▶ [Problem requirements]
All lines of the material below that include the string "Council" are to be copied.
-------------------------
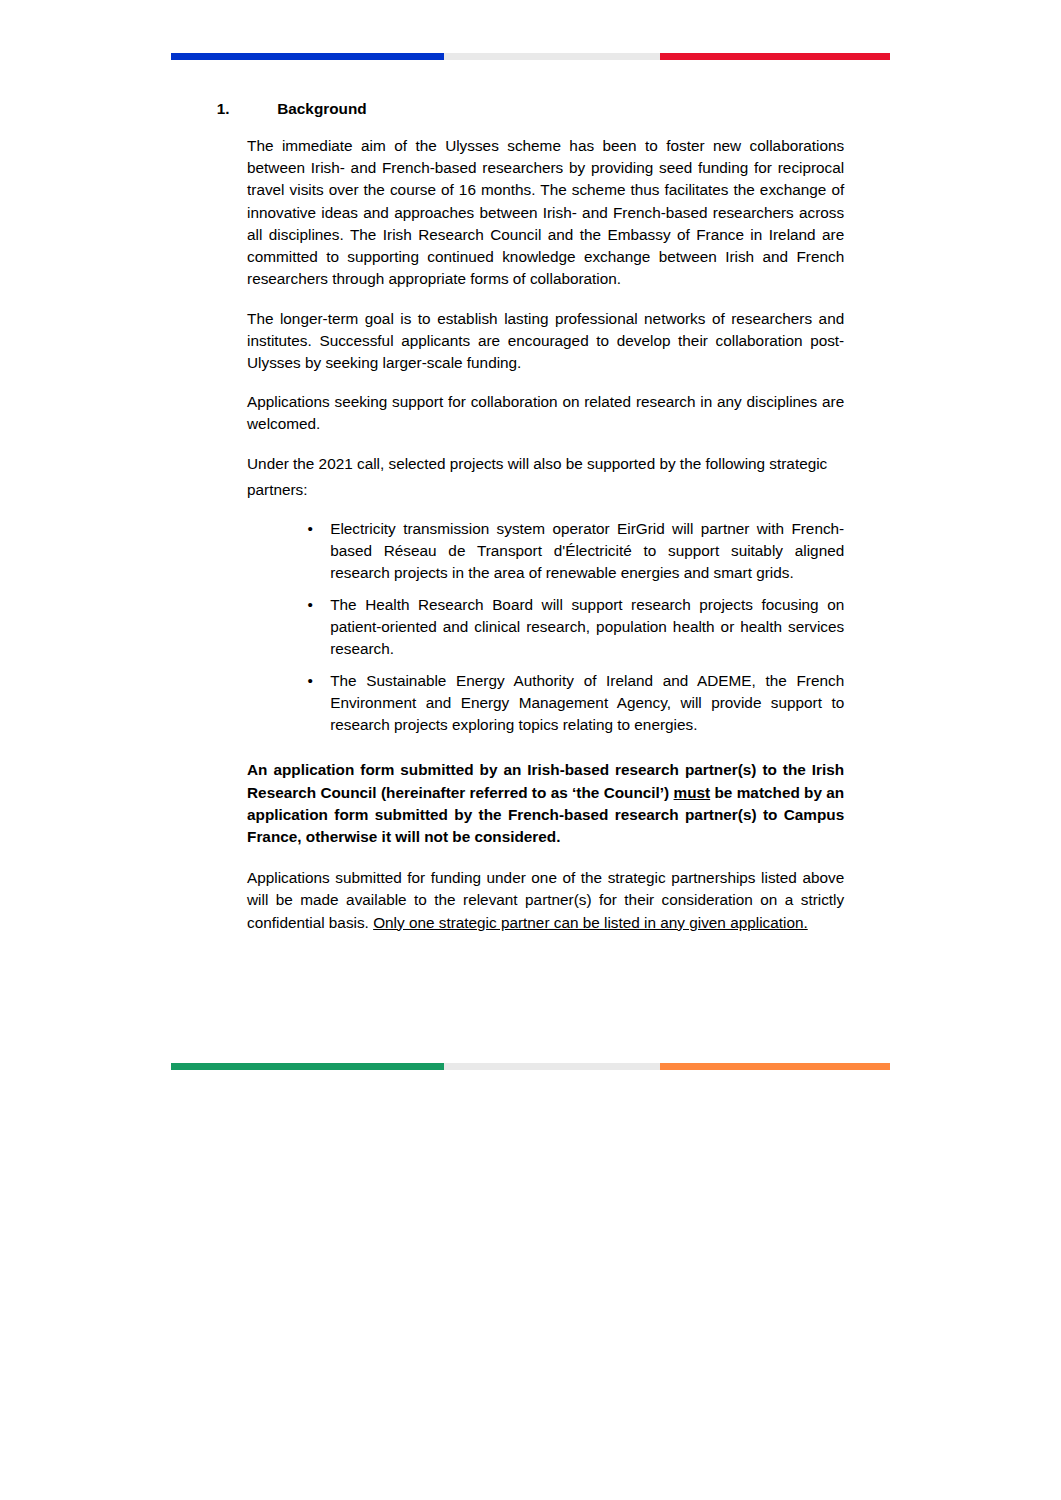1. Background
The immediate aim of the Ulysses scheme has been to foster new collaborations between Irish- and French-based researchers by providing seed funding for reciprocal travel visits over the course of 16 months. The scheme thus facilitates the exchange of innovative ideas and approaches between Irish- and French-based researchers across all disciplines. The Irish Research Council and the Embassy of France in Ireland are committed to supporting continued knowledge exchange between Irish and French researchers through appropriate forms of collaboration.
The longer-term goal is to establish lasting professional networks of researchers and institutes. Successful applicants are encouraged to develop their collaboration post-Ulysses by seeking larger-scale funding.
Applications seeking support for collaboration on related research in any disciplines are welcomed.
Under the 2021 call, selected projects will also be supported by the following strategic
partners:
Electricity transmission system operator EirGrid will partner with French-based Réseau de Transport d'Électricité to support suitably aligned research projects in the area of renewable energies and smart grids.
The Health Research Board will support research projects focusing on patient-oriented and clinical research, population health or health services research.
The Sustainable Energy Authority of Ireland and ADEME, the French Environment and Energy Management Agency, will provide support to research projects exploring topics relating to energies.
An application form submitted by an Irish-based research partner(s) to the Irish Research Council (hereinafter referred to as ‘the Council’) must be matched by an application form submitted by the French-based research partner(s) to Campus France, otherwise it will not be considered.
Applications submitted for funding under one of the strategic partnerships listed above will be made available to the relevant partner(s) for their consideration on a strictly confidential basis. Only one strategic partner can be listed in any given application.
-------------------------
▶ [Output for this exercise]
The immediate aim of the Ulysses scheme has been to foster new collaborations between Irish- and French-based researchers by providing seed funding for reciprocal travel visits over the course of 16 months. The scheme thus facilitates the exchange of innovative ideas and approaches between Irish- and French-based researchers across all disciplines. The Irish Research Council and the Embassy of France in Ireland are committed to supporting continued knowledge exchange between Irish and French researchers through appropriate forms of collaboration.
An application form submitted by an Irish-based research partner(s) to the Irish Research Council (hereinafter referred to as ‘the Council’) must be matched by an application form submitted by the French-based research partner(s) to Campus France, otherwise it will not be considered.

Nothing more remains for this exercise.